From cutting-edge tech firms to old-world industrial giants, the world's most prominent companies are buying into this tantalizing pitch in droves. The buzz started when Oracle commissioned Obscura to build a video dome for its OracleWorld 2003 conference; the display introduced 20,000 visitors to grid computing by taking them on a virtual roller-coaster ride through the maze of chips and wires inside an Oracle machine. Obscura's business snowballed after that. In 2007, its 90-foot projection dome was the toast of Zeitgeist, Google's annual VIP partner summit, where corporate scenesters such as Al Gore and Time Warner chief Richard Parsons clinked glasses while glaciers, forests, and star systems soared overhead. And when Sultan Ahmed bin Sulayem, chairman of Dubai-based Nakheel, heard about the Zeitgeist splash-out, he had a "mine's bigger than Google's" moment. He asked Obscura to build a 93-foot-wide projection dome to help plug the real estate company's planned Universe development -- a series of man-made islands shaped like suns, moons, and planets. Using an uncompressed video playback system Obscura engineers had devised, production artists incorporated just-filmed video into the Universe presentation at an in-your-face resolution of 10 megapixels. "We took a shot of the islands with a helicopter flyover camera," says interactive designer Ron Robinson, "and projected that onto the dome." Says Nakheel CEO Chris O'Donnell: "It blew us away. Everyone who came marveled at not only the project but also the technology. It was so successful our chairman said, 'I want this dome for myself.' "

With dome budgets priced from $100,000 to more than $1 million for Nakheel's, what's good for the sultan is good for Obscura. And with no direct competitors -- Imax Dome projection systems, by contrast, are limited to 180-degree surround, and visual-design shops like Studio360 stick to smaller-scale interactive fare such as Web sites and kiosks -- the company has racked up high-profile commissions from Adobe, General Motors, HP, and Pioneer, to name a few. In addition, Obscura has built culture cred through video collaborations with artists including Brian Eno and the White Stripes.

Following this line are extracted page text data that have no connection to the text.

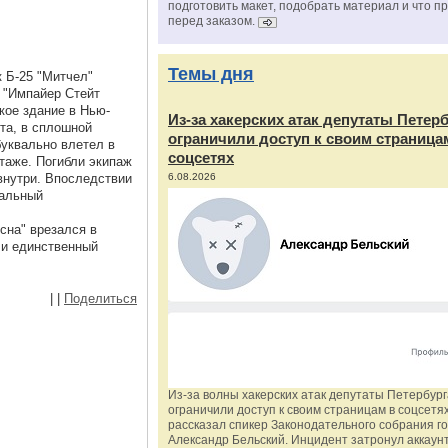
подготовить макет, подобрать материал и что п
перед заказом.
Темы дня
 Б-25 "Митчел"
б "Импайер Стейт
кое здание в Нью-
Из‑за хакерских атак депутаты Петер
та, в сплошной
ограничили доступ к своим страница
буквально влетел в
соцсетях
таже. Погибли экипаж
внутри. Впоследствии
6.08.2026
иальный
сна" врезался в
 и единственный
|
|
Поделиться
Из‑за волны хакерских атак депутаты Петербур
ограничили доступ к своим страницам в соцсетях
рассказал спикер Законодательного собрания г
Александр Бельский. Инцидент затронул аккаун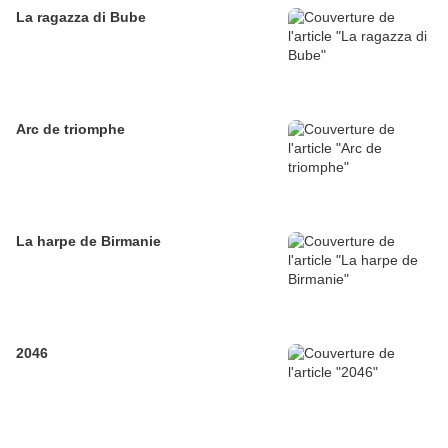
La ragazza di Bube
Arc de triomphe
La harpe de Birmanie
2046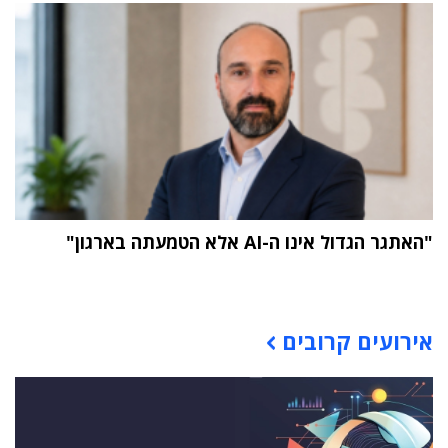
"האתגר הגדול אינו ה-AI אלא הטמעתה בארגון"
תוכן פרסומי
אירועים קרובים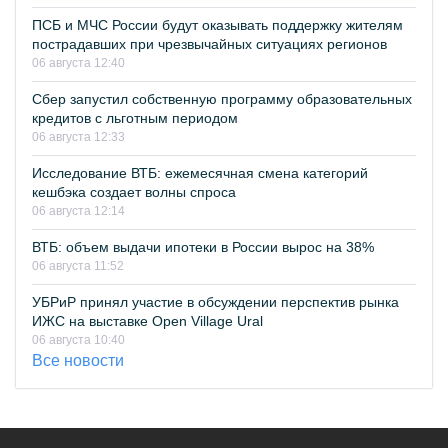
ПСБ и МЧС России будут оказывать поддержку жителям
пострадавших при чрезвычайных ситуациях регионов
06 августа 12:40
Сбер запустил собственную программу образовательных
кредитов с льготным периодом
06 августа 12:33
Исследование ВТБ: ежемесячная смена категорий
кешбэка создает волны спроса
06 августа 12:14
ВТБ: объем выдачи ипотеки в России вырос на 38%
06 августа 11:52
УБРиР принял участие в обсуждении перспектив рынка
ИЖС на выставке Open Village Ural
06 августа 10:40
Все новости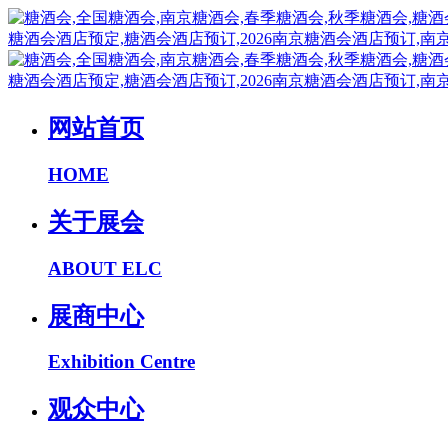
网站首页
HOME
关于展会
ABOUT ELC
展商中心
Exhibition Centre
观众中心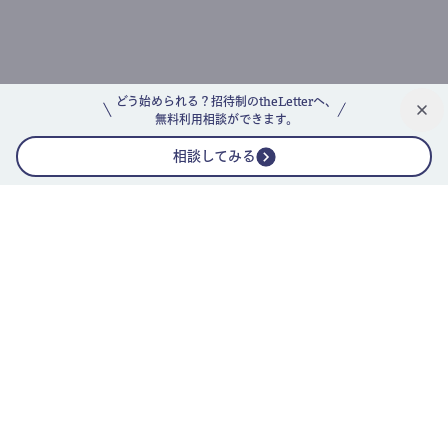
どう始められる？招待制のtheLetterへ、
無料利用相談ができます。
相談してみる
公式ニュースレター
theLetterニュースレターガイド
よくあるご質問(FAQ)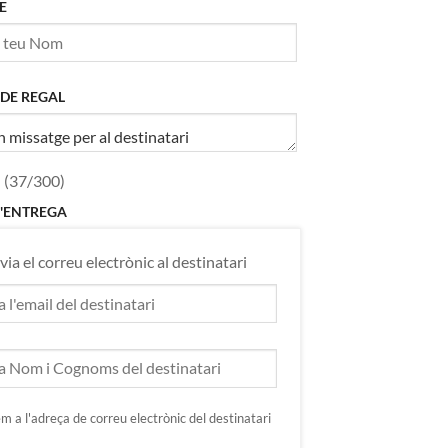
E
 DE REGAL
 (
37
/300)
'ENTREGA
via el correu electrònic al destinatari
em a l'adreça de correu electrònic del destinatari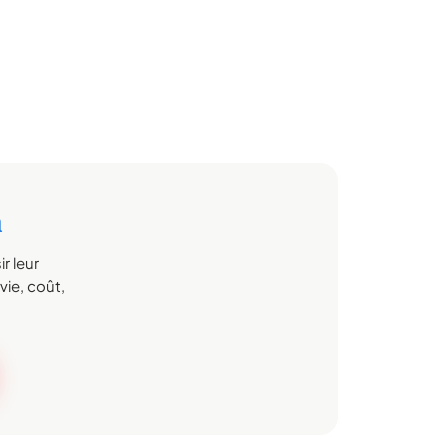
n
r leur
vie, coût,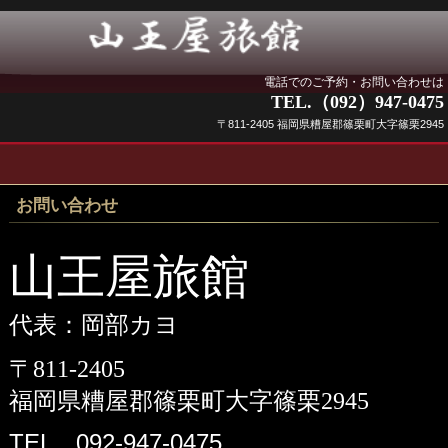
電話でのご予約・お問い合わせは
TEL.（092）947-0475
〒811-2405 福岡県糟屋郡篠栗町大字篠栗2945
お問い合わせ
山王屋旅館
代表：岡部カヨ
〒811-2405
福岡県糟屋郡篠栗町大字篠栗2945
TEL 092-947-0475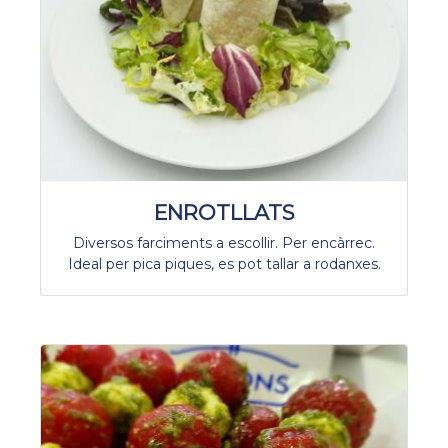
ENROTLLATS
Diversos farciments a escollir. Per encàrrec.
Ideal per pica piques, es pot tallar a rodanxes.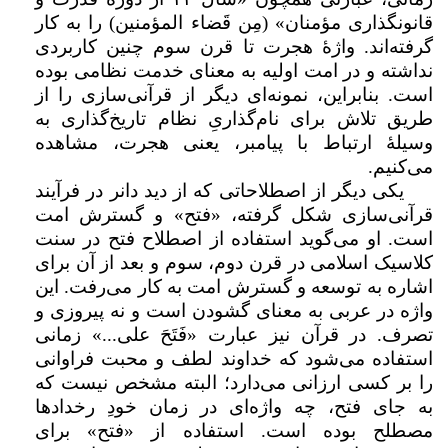
قانونگذاری مؤمنان» (مِن قَضاء المؤمنین) را به کار
گرفته‌­اند. واژهٔ هجرت تا قرن سوم چنین کاربردی
نداشته و در امت اولیه به معنای خدمت نظامی بوده
است. بنابراین، نمونه­‌ای دیگر از قرآنی‌سازی را از
طریق تلاش برای نام‌گذاریِ نظام تاریخ­‌گذاری به
وسیلهٔ ارتباط با پیامبر، یعنی هجرت، مشاهده
می‌کنیم.
یکی دیگر از اصطلاحاتی که از دید دانر در فرآیند
قرآنی‌سازی شکل‌ گرفته، «فتح» و گسترش امت
است. او می‌گوید استفاده از اصطلاح فتح در سنت
کلاسیک اسلامی در قرن دوم، سوم و بعد از آن برای
اشاره به توسعه و گسترش امت به کار می‌رفت. این
واژه در عربی به معنای گشودن است و نه پیروزی و
تصرف. در قرآن نیز عبارت «فَتَحَ علی...» زمانی
استفاده می‌­شود که خداوند لطف و محبت فراوانی
را بر کسی ارزانی می‌­دارد؛ البته مشخص نیست که
به جای فتح، چه واژه‌ای در زمان خودِ رخداد­ها
مصطلح بوده است. استفاده از «فتح» برای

"The thing about working with these guys is you never know quite how a project's going to come out; you just know they have great taste and are going to wow everybody," says Andy Berndt, managing director of Google's creative lab. He booked Connolly and his crew to simultaneously project multistory artworks by Jeff Koons, Shepard Fairey, and others onto multiple buildings in Manhattan's Meatpacking District for the May relaunch of iGoogle. "It's not like you do one thing with them, and that's it. They call you up afterward and say, 'Hey, you guys have to come over and check this out,' " says Berndt. After GM hired the Obscura team to design a booth at the North American International Auto Show, GM digital marketing director Scott McLaren says he plans to keep calling Obscura ad infinitum. "They ask you, 'What do you need to get done?' and they take it as a personal challenge to get that done, regardless of your budget."

No one is more bemused by Obscura's success than its founder and creative director, Travis Threlkel. A long-haired former guitarist for the neo-psychedelic band the Brian Jonestown Massacre, Threlkel -- who never graduated from high school -- spent the mid-1990s holed up in his warehouse space creating off-the-wall visual effects. "I collected 100 film projectors, and I'd just set them up and let them all go," he says. "I wanted to take things that didn't exist and make them real." A tech autodidact, he started experimenting with projection techniques that allowed him to achieve a look where image and canvas were one. Obscura didn't make money at first (it is now profitable), but it did get props for wild originality. Threlkel's first big commission in 2002, a surround video display for Vue -- a now defunct New York club -- won an award from an industry trade magazine.